> [Extracted records]
☆ ☆ ☆ ☆ ☆
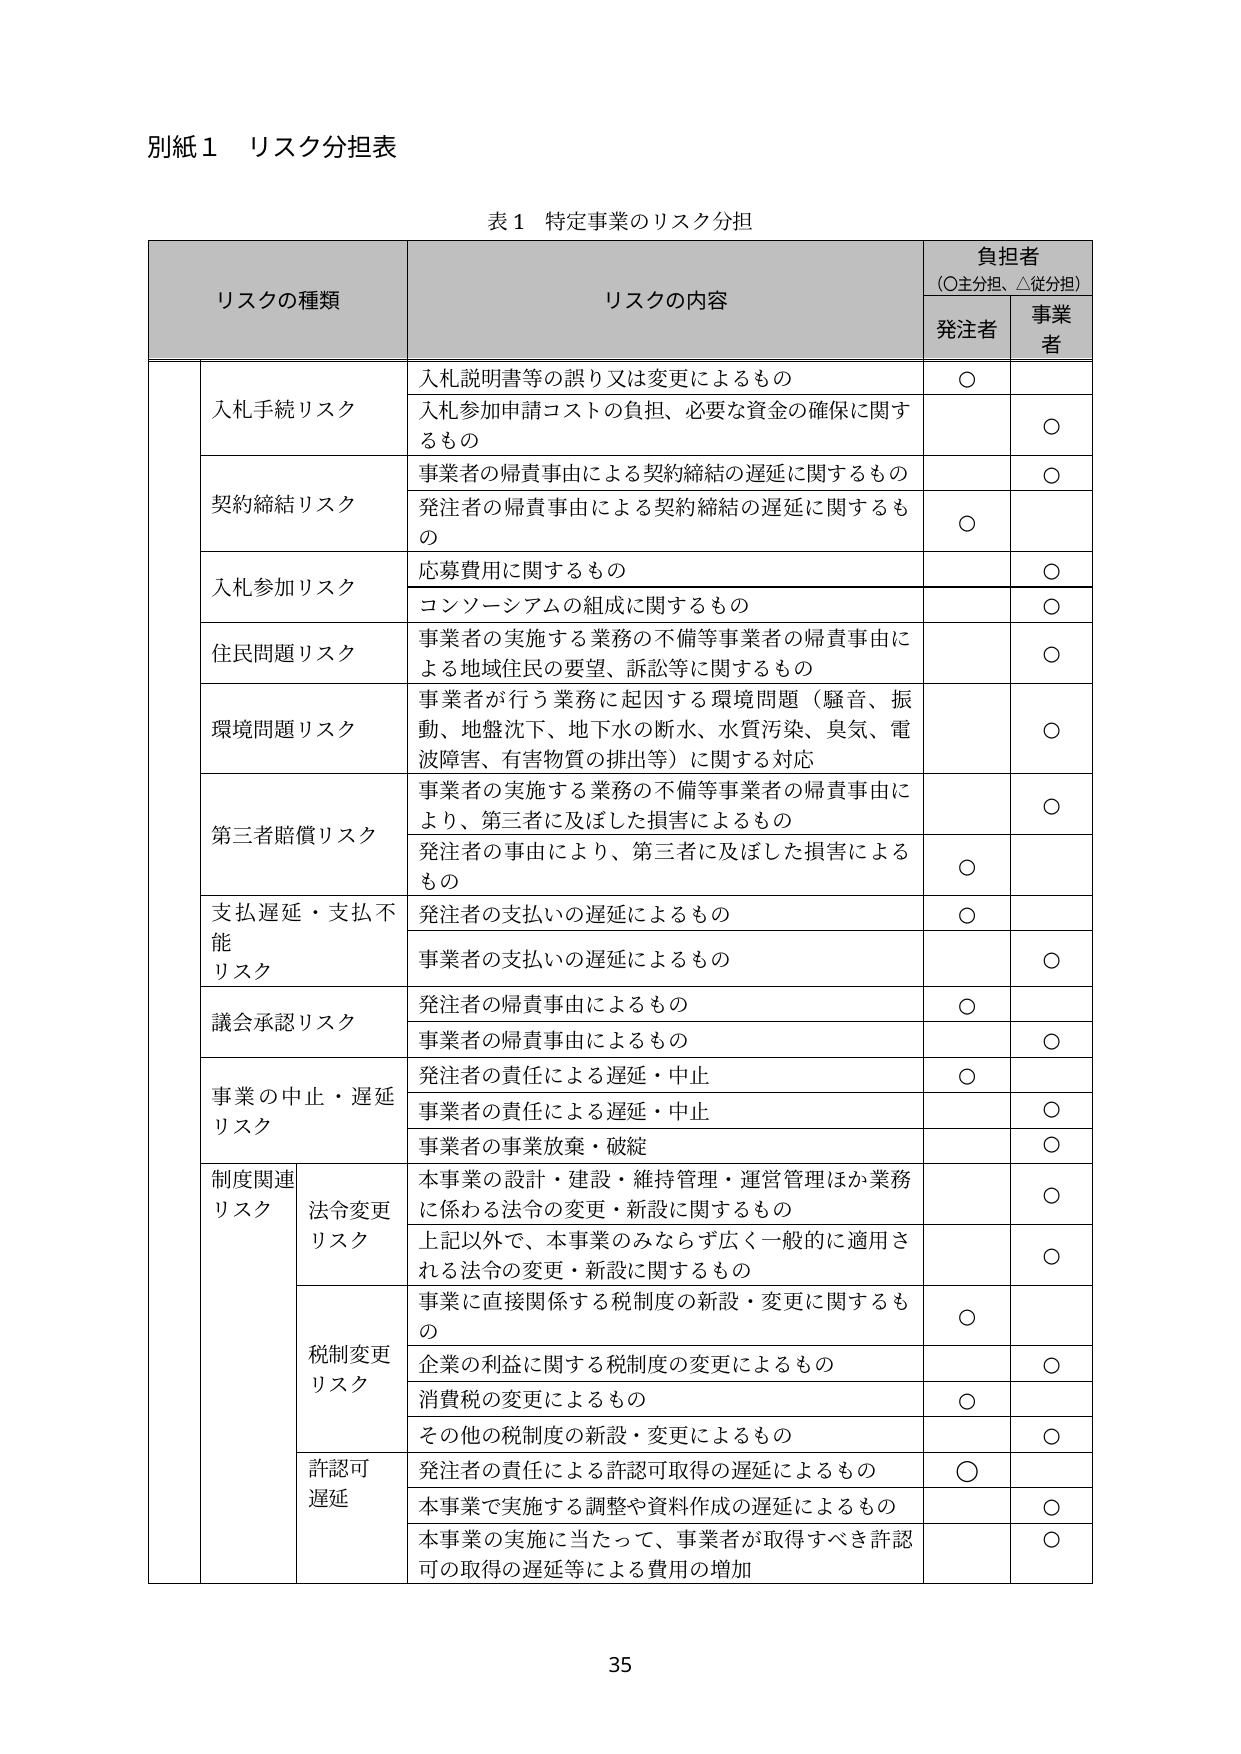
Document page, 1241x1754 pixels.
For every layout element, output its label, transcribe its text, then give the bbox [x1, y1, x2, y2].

table_cell 税制変更 リスク [297, 1286, 407, 1452]
table_cell [924, 1022, 1010, 1057]
table_cell ○ [924, 491, 1010, 551]
table_cell ○ [1011, 1093, 1092, 1127]
table_cell ○ [924, 362, 1010, 394]
table_cell 発注者の事由により、第三者に及ぼした損害によるもの [408, 835, 923, 895]
subtitle 別紙１ リスク分担表 [148, 127, 1092, 164]
table_cell [924, 1488, 1010, 1522]
table_cell ○ [1011, 1022, 1092, 1057]
table_cell ○ [1011, 1346, 1092, 1381]
table_cell 事業者の実施する業務の不備等事業者の帰責事由により、第三者に及ぼした損害によるもの [408, 774, 923, 834]
table_cell [1011, 1453, 1092, 1487]
table_cell ○ [1011, 456, 1092, 490]
table_cell 上記以外で、本事業のみならず広く一般的に適用される法令の変更・新設に関するもの [408, 1225, 923, 1284]
table_cell ○ [1011, 1488, 1092, 1522]
table_cell ○ [1011, 1417, 1092, 1452]
table_cell 消費税の変更によるもの [408, 1382, 923, 1416]
table_cell ○ [924, 1286, 1010, 1345]
table_cell [924, 1346, 1010, 1381]
table_cell ○ [1011, 774, 1092, 834]
table_cell 本事業の実施に当たって、事業者が取得すべき許認可の取得の遅延等による費用の増加 [408, 1524, 923, 1583]
table_cell 発注者の帰責事由によるもの [408, 987, 923, 1021]
table_header リスクの種類 [149, 241, 407, 358]
table_cell [924, 395, 1010, 455]
table_cell [924, 552, 1010, 586]
table_cell ○ [1011, 684, 1092, 773]
table_cell ○ [1011, 623, 1092, 683]
table_cell [924, 684, 1010, 773]
table_cell 事業者の責任による遅延・中止 [408, 1093, 923, 1127]
table_cell [924, 931, 1010, 986]
table_cell 本事業の設計・建設・維持管理・運営管理ほか業務に係わる法令の変更・新設に関するもの [408, 1164, 923, 1224]
table_cell コンソーシアムの組成に関するもの [408, 588, 923, 622]
table_cell ◯ [924, 1453, 1010, 1487]
table_cell [1011, 362, 1092, 394]
table_cell 入札参加申請コストの負担、必要な資金の確保に関するもの [408, 395, 923, 455]
table_cell 住民問題リスク [201, 623, 407, 683]
table_cell 入札手続リスク [201, 362, 407, 455]
table_cell ○ [1011, 1225, 1092, 1284]
table_cell ○ [1011, 1524, 1092, 1583]
table_cell その他の税制度の新設・変更によるもの [408, 1417, 923, 1452]
table_cell 入札説明書等の誤り又は変更によるもの [408, 362, 923, 394]
table_cell 共通 [149, 362, 200, 1583]
table_cell 事業者の事業放棄・破綻 [408, 1129, 923, 1163]
table_cell 発注者の責任による許認可取得の遅延によるもの [408, 1453, 923, 1487]
table_cell ○ [924, 1058, 1010, 1092]
table_cell 事業者の帰責事由による契約締結の遅延に関するもの [408, 456, 923, 490]
table_cell 事業の中止・遅延リスク [201, 1058, 407, 1163]
table_cell ○ [924, 835, 1010, 895]
table_cell 契約締結リスク [201, 456, 407, 551]
table_cell [924, 1524, 1010, 1583]
table_cell 環境問題リスク [201, 684, 407, 773]
table_cell [924, 1417, 1010, 1452]
table_cell 法令変更 リスク [297, 1164, 407, 1284]
table_cell [1011, 1382, 1092, 1416]
table_cell [1011, 896, 1092, 930]
table_cell 事業者の支払いの遅延によるもの [408, 931, 923, 986]
table_cell ○ [1011, 1164, 1092, 1224]
table_cell ○ [924, 987, 1010, 1021]
table_cell [924, 588, 1010, 622]
table_cell [924, 623, 1010, 683]
table_cell 第三者賠償リスク [201, 774, 407, 895]
table_cell [1011, 835, 1092, 895]
table_cell ○ [924, 896, 1010, 930]
table_cell ○ [1011, 931, 1092, 986]
table_cell 事業者 [1011, 296, 1092, 358]
table_cell 応募費用に関するもの [408, 552, 923, 586]
table_cell ○ [924, 1382, 1010, 1416]
table_cell 事業者の帰責事由によるもの [408, 1022, 923, 1057]
table_cell 事業者の実施する業務の不備等事業者の帰責事由による地域住民の要望、訴訟等に関するもの [408, 623, 923, 683]
text 表 1 特定事業のリスク分担 [148, 202, 1092, 239]
table_cell 本事業で実施する調整や資料作成の遅延によるもの [408, 1488, 923, 1522]
table_header リスクの内容 [408, 241, 923, 358]
table_cell 議会承認リスク [201, 987, 407, 1057]
table_cell [1011, 987, 1092, 1021]
table_cell ○ [1011, 552, 1092, 586]
table_cell 入札参加リスク [201, 552, 407, 622]
table_cell [924, 774, 1010, 834]
table_cell [924, 1164, 1010, 1224]
table_cell ○ [1011, 1129, 1092, 1163]
table_cell [924, 1093, 1010, 1127]
table_cell [924, 1129, 1010, 1163]
table_cell 許認可 遅延 [297, 1453, 407, 1583]
table_cell 事業に直接関係する税制度の新設・変更に関するもの [408, 1286, 923, 1345]
table_cell [1011, 491, 1092, 551]
table_cell 制度関連 リスク [201, 1164, 296, 1583]
table_cell 企業の利益に関する税制度の変更によるもの [408, 1346, 923, 1381]
table_cell [924, 1225, 1010, 1284]
table_cell 発注者 [924, 296, 1010, 358]
table_cell [1011, 1058, 1092, 1092]
table_cell [1011, 1286, 1092, 1345]
table_cell 発注者の責任による遅延・中止 [408, 1058, 923, 1092]
table_cell 発注者の支払いの遅延によるもの [408, 896, 923, 930]
table_cell ○ [1011, 588, 1092, 622]
table_cell 発注者の帰責事由による契約締結の遅延に関するもの [408, 491, 923, 551]
table_cell 支払遅延・支払不能 リスク [201, 896, 407, 986]
table_cell [924, 456, 1010, 490]
table_cell ○ [1011, 395, 1092, 455]
table_header 負担者 （〇主分担、△従分担） [924, 241, 1092, 295]
table_cell 事業者が行う業務に起因する環境問題（騒音、振動、地盤沈下、地下水の断水、水質汚染、臭気、電波障害、有害物質の排出等）に関する対応 [408, 684, 923, 773]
☆ ☆ ☆ ☆ ☆
Give all the records again, exactly, without images.

Document page, 1241x1754 pixels.
For every layout element, output its label, transcribe its text, then give the bbox [x1, y1, x2, y2].

table_cell 税制変更 リスク [297, 1286, 407, 1452]
table_cell [924, 1022, 1010, 1057]
table_cell ○ [924, 491, 1010, 551]
table_cell ○ [1011, 1093, 1092, 1127]
table_cell ○ [924, 362, 1010, 394]
table_cell 発注者の事由により、第三者に及ぼした損害によるもの [408, 835, 923, 895]
subtitle 別紙１ リスク分担表 [148, 127, 1092, 164]
table_cell [924, 1488, 1010, 1522]
table_cell ○ [1011, 1022, 1092, 1057]
table_cell ○ [1011, 1346, 1092, 1381]
table_cell 事業者の実施する業務の不備等事業者の帰責事由により、第三者に及ぼした損害によるもの [408, 774, 923, 834]
table_cell [1011, 1453, 1092, 1487]
table_cell ○ [1011, 456, 1092, 490]
table_cell 上記以外で、本事業のみならず広く一般的に適用される法令の変更・新設に関するもの [408, 1225, 923, 1284]
table_cell ○ [1011, 1488, 1092, 1522]
table_cell ○ [1011, 1417, 1092, 1452]
table_cell 消費税の変更によるもの [408, 1382, 923, 1416]
table_cell ○ [924, 1286, 1010, 1345]
table_cell [924, 1346, 1010, 1381]
table_cell ○ [1011, 774, 1092, 834]
table_cell 本事業の実施に当たって、事業者が取得すべき許認可の取得の遅延等による費用の増加 [408, 1524, 923, 1583]
table_cell 発注者の帰責事由によるもの [408, 987, 923, 1021]
table_header リスクの種類 [149, 241, 407, 358]
table_cell [924, 395, 1010, 455]
table_cell [924, 552, 1010, 586]
table_cell ○ [1011, 684, 1092, 773]
table_cell ○ [1011, 623, 1092, 683]
table_cell [924, 684, 1010, 773]
table_cell 事業者の責任による遅延・中止 [408, 1093, 923, 1127]
table_cell [924, 931, 1010, 986]
table_cell 本事業の設計・建設・維持管理・運営管理ほか業務に係わる法令の変更・新設に関するもの [408, 1164, 923, 1224]
table_cell コンソーシアムの組成に関するもの [408, 588, 923, 622]
table_cell ◯ [924, 1453, 1010, 1487]
table_cell [1011, 362, 1092, 394]
table_cell 入札参加申請コストの負担、必要な資金の確保に関するもの [408, 395, 923, 455]
table_cell 住民問題リスク [201, 623, 407, 683]
table_cell 入札手続リスク [201, 362, 407, 455]
table_cell ○ [1011, 1225, 1092, 1284]
table_cell ○ [1011, 1524, 1092, 1583]
table_cell その他の税制度の新設・変更によるもの [408, 1417, 923, 1452]
table_cell 入札説明書等の誤り又は変更によるもの [408, 362, 923, 394]
table_cell 共通 [149, 362, 200, 1583]
table_cell 事業者の事業放棄・破綻 [408, 1129, 923, 1163]
table_cell 発注者の責任による許認可取得の遅延によるもの [408, 1453, 923, 1487]
table_cell ○ [924, 1058, 1010, 1092]
table_cell 事業者の帰責事由による契約締結の遅延に関するもの [408, 456, 923, 490]
table_cell 事業の中止・遅延リスク [201, 1058, 407, 1163]
table_cell ○ [924, 835, 1010, 895]
table_cell 契約締結リスク [201, 456, 407, 551]
table_cell [924, 1524, 1010, 1583]
table_cell 環境問題リスク [201, 684, 407, 773]
table_cell [924, 1417, 1010, 1452]
table_cell 法令変更 リスク [297, 1164, 407, 1284]
table_cell [1011, 1382, 1092, 1416]
table_cell [1011, 896, 1092, 930]
table_cell 事業者の支払いの遅延によるもの [408, 931, 923, 986]
table_cell ○ [1011, 1164, 1092, 1224]
table_cell ○ [924, 987, 1010, 1021]
table_cell [924, 588, 1010, 622]
table_cell [924, 623, 1010, 683]
table_cell 第三者賠償リスク [201, 774, 407, 895]
table_cell [1011, 835, 1092, 895]
table_cell ○ [924, 896, 1010, 930]
table_cell ○ [1011, 931, 1092, 986]
table_cell 事業者 [1011, 296, 1092, 358]
table_cell 応募費用に関するもの [408, 552, 923, 586]
table_cell ○ [924, 1382, 1010, 1416]
table_cell 事業者の帰責事由によるもの [408, 1022, 923, 1057]
table_cell 事業者の実施する業務の不備等事業者の帰責事由による地域住民の要望、訴訟等に関するもの [408, 623, 923, 683]
text 表 1 特定事業のリスク分担 [148, 202, 1092, 239]
table_cell 本事業で実施する調整や資料作成の遅延によるもの [408, 1488, 923, 1522]
table_header リスクの内容 [408, 241, 923, 358]
table_cell 議会承認リスク [201, 987, 407, 1057]
table_cell [1011, 987, 1092, 1021]
table_cell ○ [1011, 552, 1092, 586]
table_cell 入札参加リスク [201, 552, 407, 622]
table_cell [924, 774, 1010, 834]
table_cell [924, 1164, 1010, 1224]
table_cell ○ [1011, 1129, 1092, 1163]
table_cell [924, 1093, 1010, 1127]
table_cell [924, 1129, 1010, 1163]
table_cell 許認可 遅延 [297, 1453, 407, 1583]
table_cell 事業に直接関係する税制度の新設・変更に関するもの [408, 1286, 923, 1345]
table_cell [1011, 491, 1092, 551]
table_cell 制度関連 リスク [201, 1164, 296, 1583]
table_cell 企業の利益に関する税制度の変更によるもの [408, 1346, 923, 1381]
table_cell [924, 1225, 1010, 1284]
table_cell 発注者 [924, 296, 1010, 358]
table_cell [1011, 1058, 1092, 1092]
table_cell [1011, 1286, 1092, 1345]
table_cell 発注者の責任による遅延・中止 [408, 1058, 923, 1092]
table_cell 発注者の支払いの遅延によるもの [408, 896, 923, 930]
table_cell ○ [1011, 588, 1092, 622]
table_cell 発注者の帰責事由による契約締結の遅延に関するもの [408, 491, 923, 551]
table_cell 支払遅延・支払不能 リスク [201, 896, 407, 986]
table_cell [924, 456, 1010, 490]
table_cell ○ [1011, 395, 1092, 455]
table_header 負担者 （〇主分担、△従分担） [924, 241, 1092, 295]
table_cell 事業者が行う業務に起因する環境問題（騒音、振動、地盤沈下、地下水の断水、水質汚染、臭気、電波障害、有害物質の排出等）に関する対応 [408, 684, 923, 773]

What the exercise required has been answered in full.